TASK STATEMENT
List every line in the data below that contains the string "Octasic".

- - - - - - -

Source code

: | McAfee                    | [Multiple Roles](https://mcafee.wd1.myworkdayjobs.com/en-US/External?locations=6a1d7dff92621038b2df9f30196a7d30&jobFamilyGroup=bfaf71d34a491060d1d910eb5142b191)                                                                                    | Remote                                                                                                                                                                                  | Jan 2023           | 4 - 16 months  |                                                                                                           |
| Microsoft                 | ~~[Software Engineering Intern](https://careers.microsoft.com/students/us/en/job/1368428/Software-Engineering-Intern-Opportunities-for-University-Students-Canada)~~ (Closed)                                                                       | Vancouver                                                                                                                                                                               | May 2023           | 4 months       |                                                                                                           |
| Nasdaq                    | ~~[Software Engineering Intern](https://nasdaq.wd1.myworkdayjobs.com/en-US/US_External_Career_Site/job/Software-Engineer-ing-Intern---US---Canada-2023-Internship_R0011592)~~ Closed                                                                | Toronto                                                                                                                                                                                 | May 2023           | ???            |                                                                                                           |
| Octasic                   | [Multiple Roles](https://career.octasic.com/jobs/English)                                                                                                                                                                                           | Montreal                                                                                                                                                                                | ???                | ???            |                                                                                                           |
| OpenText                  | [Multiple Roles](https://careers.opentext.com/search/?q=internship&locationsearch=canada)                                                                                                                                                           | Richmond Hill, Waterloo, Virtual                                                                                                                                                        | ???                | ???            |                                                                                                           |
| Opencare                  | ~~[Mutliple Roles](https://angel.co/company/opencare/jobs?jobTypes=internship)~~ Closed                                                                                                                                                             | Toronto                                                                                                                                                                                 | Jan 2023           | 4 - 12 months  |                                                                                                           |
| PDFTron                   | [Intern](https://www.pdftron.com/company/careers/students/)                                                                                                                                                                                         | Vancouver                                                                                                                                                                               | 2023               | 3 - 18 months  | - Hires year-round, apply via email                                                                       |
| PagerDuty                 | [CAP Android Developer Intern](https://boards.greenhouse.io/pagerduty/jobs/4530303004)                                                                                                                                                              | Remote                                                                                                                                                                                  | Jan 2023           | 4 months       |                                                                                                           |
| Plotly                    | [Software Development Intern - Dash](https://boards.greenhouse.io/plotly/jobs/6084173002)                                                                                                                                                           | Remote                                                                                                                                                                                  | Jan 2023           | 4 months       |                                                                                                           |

- - - - - - -

YOUR RESPONSE
| Octasic                   | [Multiple Roles](https://career.octasic.com/jobs/English)                                                                                                                                                                                           | Montreal                                                                                                                                                                                | ???                | ???            |                                                                                                           |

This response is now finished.